What to do: Write down every entry once more, exactly as it reads.

Input material:
----------

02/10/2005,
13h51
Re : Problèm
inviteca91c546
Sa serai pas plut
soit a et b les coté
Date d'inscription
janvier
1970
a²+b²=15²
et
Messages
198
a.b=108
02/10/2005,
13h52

----------

Exercise output:
02/10/2005,
13h51
Re : Problèm
inviteca91c546
Sa serai pas plut
soit a et b les coté
Date d'inscription
janvier
1970
a²+b²=15²
et
Messages
198
a.b=108
02/10/2005,
13h52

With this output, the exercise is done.